Elles sont jeunes, parfois juste majeures, et partout dans le monde, elles bousculent le jeu. Lilly, une jeune Thaïlandaise de 13 ans qui est partie en guerre contre les sacs plastiques à usage unique. Elle milite pour la fin de ces emballages sur les réseaux sociaux ou en participant à des conférences.

Ralyn Satidtanasarn, Thaïlandaise de 13 ans, ramasse le plastique lors d'une opération en forêt et sur une plage de Bangkok en 2019
Ralyn Satidtanasarn, Thaïlandaise de 13 ans, ramasse le plastique lors d'une opération en forêt et sur une plage de Bangkok en 2019 © AFP / Mladen ANTONOV

L'an dernier, Lilly a obtenu une première victoire : une grande enseigne alimentaire de Bangkok, la capitale de la Thaïlande, a décidé de ne plus donner de sacs plastiques à ses clients une fois par semaine.

Depuis le début de l'année, ce royaume de près de 69 millions d'habitants a même décrété une interdiction totale des sacs à usage unique dans les supermarchés. Mais avec l'arrivée du coronavirus, le nombre de déchets plastiques explose. La lutte n'est pas près de s'arrêter pour Lilly.

Avec beaucoup d'aplomb, Lilly intervient dans les conférences des ONG comme celle de Greenpeace en 2018 où elle interpelle le public avec humour :

Mon nom est Lilly. Vous devez vous demander ce que je fais là ! Eh bien, je veux bannir les sacs plastiques de la planète !

"La mer ressemblait à une décharge" 

Lilly, de son nom complet Ralyn Satidtanasarn, n'a évidemment pas toujours pensé à entrer en guerre contre les déchets plastiques.
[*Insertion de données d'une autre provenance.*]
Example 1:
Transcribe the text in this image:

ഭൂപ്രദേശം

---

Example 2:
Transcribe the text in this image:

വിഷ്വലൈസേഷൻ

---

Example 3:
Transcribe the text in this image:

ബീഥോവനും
Mais il a suffi de vacances au bord de la mer, quand elle avait 8 ans, pour qu'elle prenne conscience de ce fléau.

Avec ma mère, nous étions parties à la plage, j’étais très heureuse d’y aller. Mais quand nous sommes arrivées, nous avons vu des déchets plastiques partout ! La mer ressemblait à une décharge. Nous avons essayé de ramasser les détritus mais on avait beau essayer, impossible de tout enlever. Même si on avait pu, je savais que le lendemain ou la semaine d'après, il y en aurait encore autant. Ça m’a rendue vraiment triste.
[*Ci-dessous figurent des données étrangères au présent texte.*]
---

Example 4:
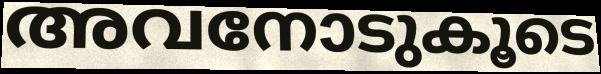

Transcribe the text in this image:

അവനോടുകൂടെ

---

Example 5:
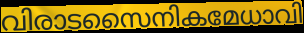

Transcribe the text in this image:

വിരാടസൈനികമേധാവി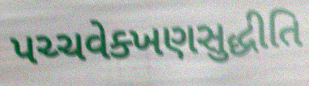
પચ્ચવેક્ખણસુદ્ધીતિ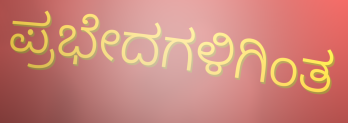
ಪ್ರಭೇದಗಳಿಗಿಂತ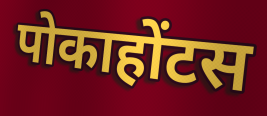
पोकाहोंटस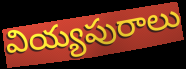
వియ్యపురాలు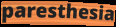
paresthesia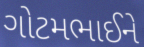
ગોટમભાઈનેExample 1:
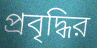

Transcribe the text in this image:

প্রবৃদ্ধির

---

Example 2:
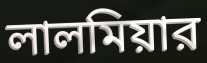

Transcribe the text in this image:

লালমিয়ার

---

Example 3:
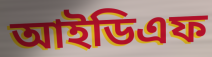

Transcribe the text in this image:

আইডিএফ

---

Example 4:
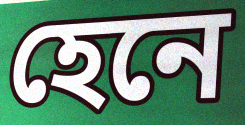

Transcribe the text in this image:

হেনে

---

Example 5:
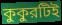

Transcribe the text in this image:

কুকুরটিই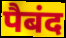
पैबंद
Aidée par sa mère, Lilly va d'abord écrire au gouvernement thaïlandais, qui lui répond qu'il ne peut pas faire grand chose et qu'elle doit s'adresser aux chaînes de supermarchés.
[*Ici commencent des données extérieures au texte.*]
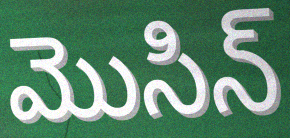
మొసిన్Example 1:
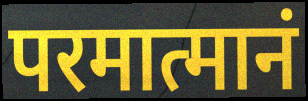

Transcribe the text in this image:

परमात्मानं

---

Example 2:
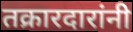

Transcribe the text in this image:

तक्रारदारांनी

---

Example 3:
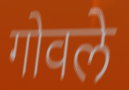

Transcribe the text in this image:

गोवले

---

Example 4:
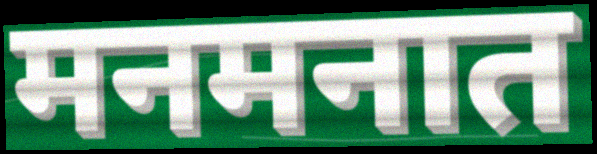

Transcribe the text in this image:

मनमनात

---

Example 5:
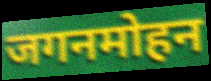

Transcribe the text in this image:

जगनमोहनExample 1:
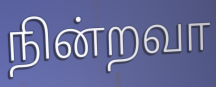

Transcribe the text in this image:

நின்றவா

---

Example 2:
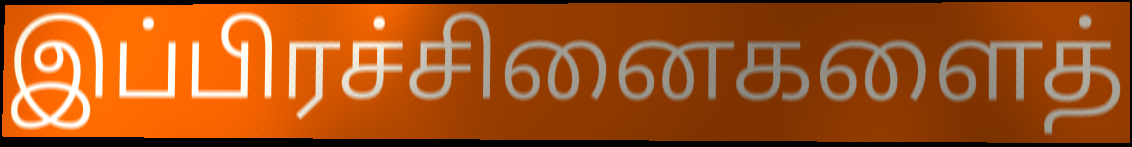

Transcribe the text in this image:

இப்பிரச்சினைகளைத்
Ses démarches vont aboutir : l'une d'entre elles accepte de ne plus distribuer de sacs plastiques à ses clients un jour par semaine.

Depuis janvier dernier, le pays a décidé de bannir totalement les sacs plastiques dans les grandes surfaces

Mais avec l'épidémie du coronavirus et le boom des livraisons de repas à domicile, les déchets plastiques ont doublé en quelques mois. 

En ce moment, je ne pense pas que la pollution due au plastique soit la priorité pour les gens. J'espère que, dans les deux années à venir, on n’utilisera plus de plastique à usage unique, qu’on réduira sa consommation et qu’on recyclera davantage pour faire de la Thaïlande un monde meilleur pour les générations futures.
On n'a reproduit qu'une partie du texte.